Antidiuretic hormone secretion – Angiotensin II stimulates the pituitary gland to release antidiuretic hormone (ADH). ADH acts in the kidneys to retain water.
Taken together, angiotensin II can potently increase blood pressure by increasing water and sodium (blood volume), increasing heart rate, and constricting blood vessels.
How Does the Body Make Angiotensin II?
Since it is so potent, angiotensin II is only produced after a series of enzymatic changes in various organs. First, the liver produces angiotensinogen and releases it into the blood. Angiotensinogen travels to the liver, where another enzyme called renin converts angiotensinogen into angiotensin I. Angiotensin I then moves to the lung, where it encounters angiotensin-converting enzyme (ACE). ACE then converts angiotensin I into angiotensin II, then active molecule.
Angiotensin II as a Target for Blood Pressure Control
While the regulation of angiotensin II is complex, understanding this complex system has allowed researchers to discover two major classes of blood pressure lowering drugs: ACE inhibitors and angiotensin II receptor blockers (ARBs).

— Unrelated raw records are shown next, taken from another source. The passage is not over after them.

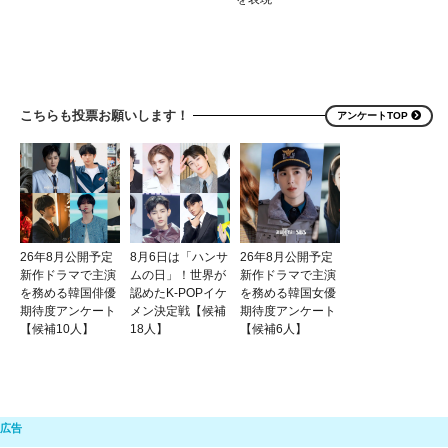
こちらも投票お願いします！
アンケートTOP
26年8月公開予定
8月6日は「ハンサ
26年8月公開予定
新作ドラマで主演
ムの日」！世界が
新作ドラマで主演
を務める韓国俳優
認めたK-POPイケ
を務める韓国女優
期待度アンケート
メン決定戦【候補
期待度アンケート
【候補10人】
18人】
【候補6人】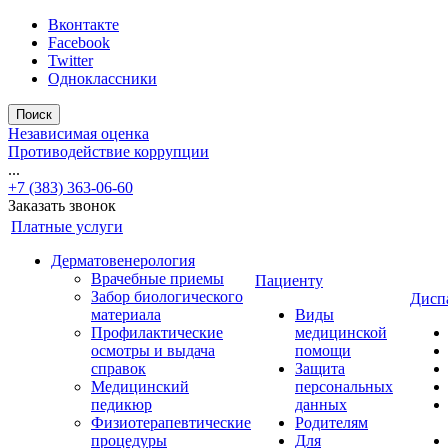
Вконтакте
Facebook
Twitter
Одноклассники
Поиск
Независимая оценка
Противодействие коррупции
...
+7 (383) 363-06-60
Заказать звонок
Платные услуги
Дерматовенерология
Врачебные приемы
Пациенту
Забор биологического
Дисп
материала
Виды
Профилактические
медицинской
осмотры и выдача
помощи
справок
Защита
Медицинский
персональных
педикюр
данных
Физиотерапевтические
Родителям
процедуры
Для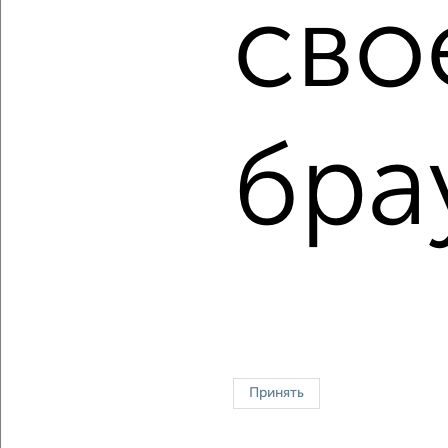
сво
Сколько стоит купить двухкомнатную квартиру в
Подмосковье, Видном?
Цена недвижимости: мин. от
7000000
руб. до макс.
17000000
руб.
бра
Средняя цена:
11425824
руб.
Цена за м2: от
137254
руб. до
191011
руб.
Средняя цена за м2:
187308
руб.
Площадь: от
51
м2 до
89
м2
Средняя площадь:
61
м2
Однокомнатные
Двухкомнатные
Трехкомнатные
4‑комнатные
Квартиры студии
От застройщика
Без посредников
Вторичное жилье
Принять
В новостройке
В строящемся доме
В новом доме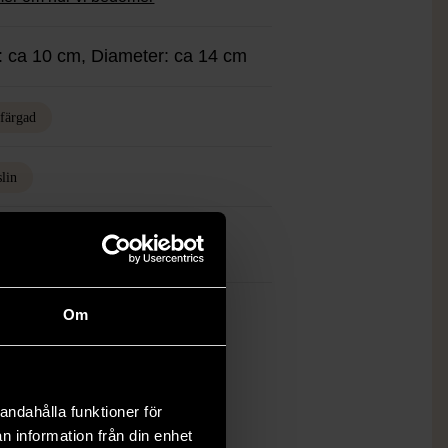
: ca 10 cm, Diameter: ca 14 cm
rfärgad
slin
itta Tillberg
Om
ch finns enbart som 1 st i lager.
öp över 990 kr.
.
andahålla funktioner för
n information från din enhet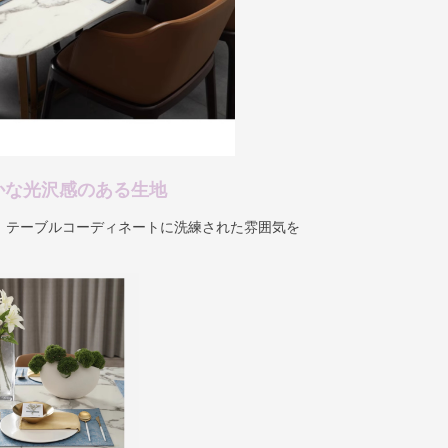
かな光沢感のある生地
、テーブルコーディネートに洗練された雰囲気を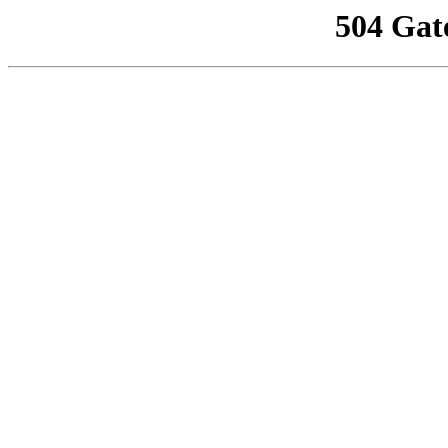
504 Gat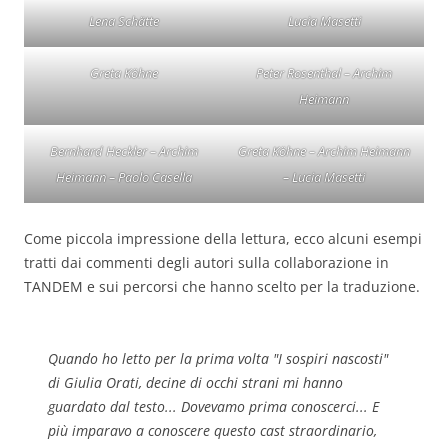
Lena Schätte
Lucia Masetti
Greta Köhne
Peter Rosenthal – Archim
Heimann
Bernhard Heckler – Archim
Greta Köhne – Archim Heimann
Heimann – Paolo Casella
– Lucia Masetti
Come piccola impressione della lettura, ecco alcuni esempi
tratti dai commenti degli autori sulla collaborazione in
TANDEM e sui percorsi che hanno scelto per la traduzione.
Quando ho letto per la prima volta "I sospiri nascosti"
di Giulia Orati, decine di occhi strani mi hanno
guardato dal testo... Dovevamo prima conoscerci... E
più imparavo a conoscere questo cast straordinario,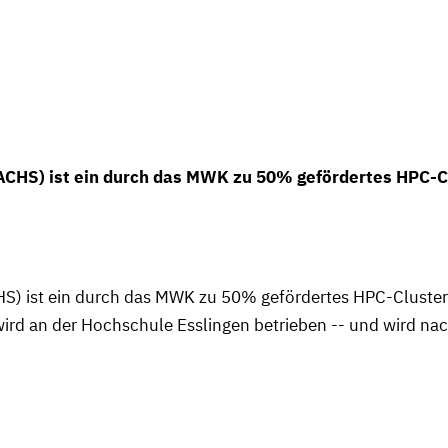
CHS) ist ein durch das MWK zu 50% gefördertes HPC-Cl
S) ist ein durch das MWK zu 50% gefördertes HPC-Cluste
wird an der Hochschule Esslingen betrieben -- und wird na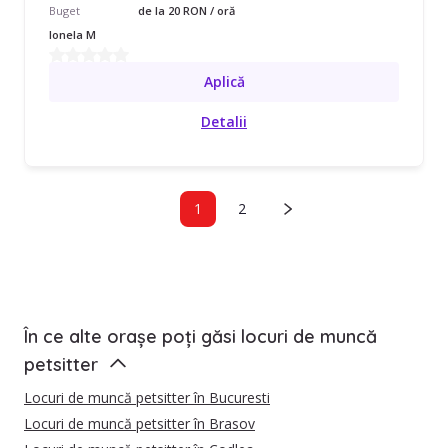
Buget
de la 20 RON / oră
Ionela M
Aplică
Detalii
1
2
În ce alte orașe poți găsi locuri de muncă
petsitter
Locuri de muncă petsitter în Bucuresti
Locuri de muncă petsitter în Brasov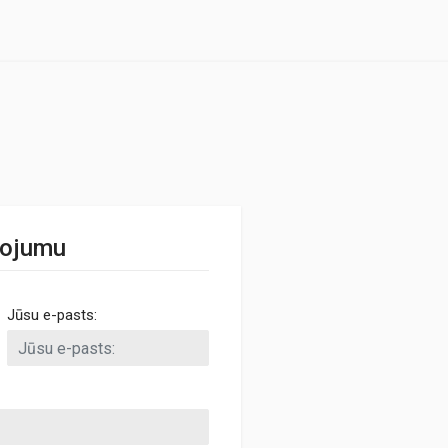
ņojumu
Jūsu e-pasts: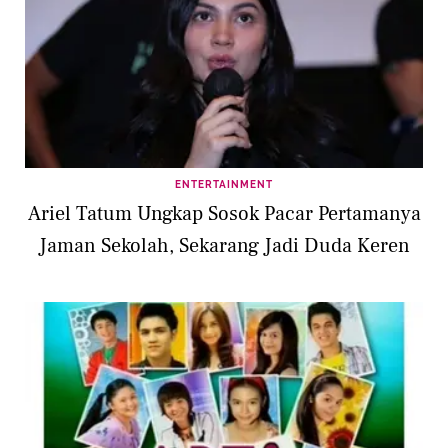
ENTERTAINMENT
Ariel Tatum Ungkap Sosok Pacar Pertamanya
Jaman Sekolah, Sekarang Jadi Duda Keren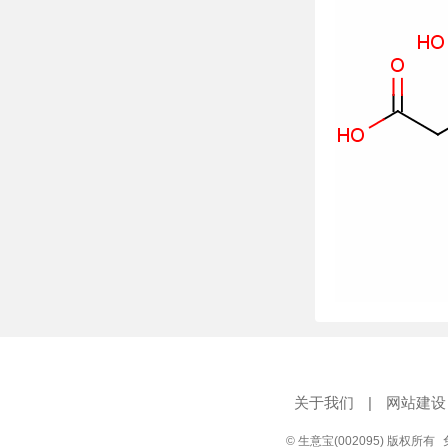
关于我们
|
网站建设
© 生意宝(002095) 版权所有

As the name suggests, ACE inhibitors block the action of angiotensin-converting enzyme. This prevents angiotensin I from becoming angiotensin II. An ARB directly blocks angiotensin II receptors. This prevents any angiotensin II in the body from binding to receptors and increasing blood pressure.
Am I Taking an Angiotensin II Medication?
Fortunately, all ACE inhibitors and all ARBs have the same suffix, making it easy to identify them. ACE inhibitors end in the suffix –pril and ARBs end in the suffix –sartan.